This document collates a series of recommendations for algorithm, keysize and protocol recommendations. In some sense the current document supersedes the ECRYPT and ECRYPT2 “Yearly Report on Algorithms and Key Lengths” published between 2004 and 2012. However, it should be considered as completely distinct. The current document tries to provide a focused set of recommendations in an easy to use form, the prior ECRYPT documents provided more general background information and discussions on general concepts re key size choice, and tried to predict the future ability of cryptanalytic attacks via hardware and software.
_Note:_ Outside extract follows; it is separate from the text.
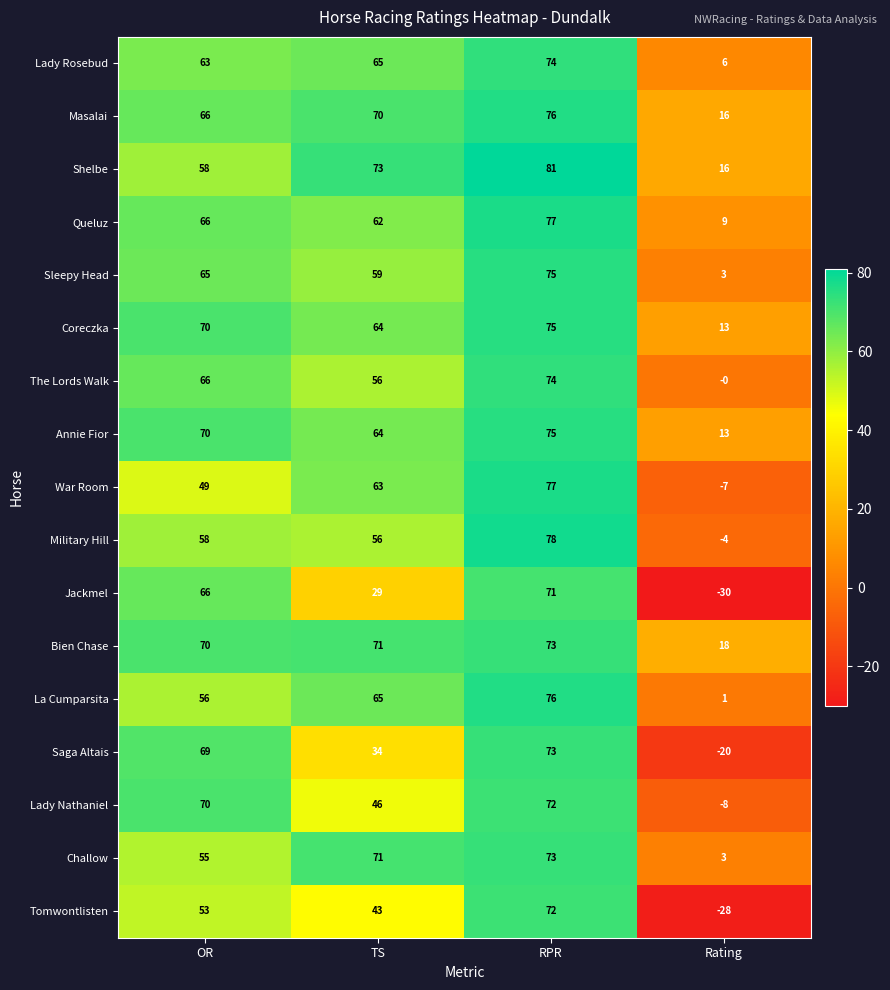

What is the approximate value of Bien Chase at Rating, to the nearest 5?

20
In this document we focus on just two decisions which we feel are more crucial to users of cryptography. Firstly, whether a given primitive, scheme, protocol or keysize can be considered for use to day if it is already deployed. We refer to such use as legacy use within our document. If a scheme is not considered suitable for legacy use, or is only considered for such use with certain caveats, then this should be taken as a strong recommendation that the primitive, scheme or protocol be possibly replaced as a matter of urgency (or even that an attack exists). Some of the caveats which may mean a system which it not considered suitable for legacy use may still be secure could be use of limited key lifetimes within a system, mitigating controls, or (in the case of hash functions) relieing on non-collision resistance properties.
The document does not consider any mechanisms which are currently only of academic interest. In particular all the mechanisms we discuss have been standardized to some extent, and have either been deployed or are due to be deployed in real world systems. This is not a critique of academic research, but purely a means of focusing the document on mechanisms which will be of interest to decision makers in industry and government.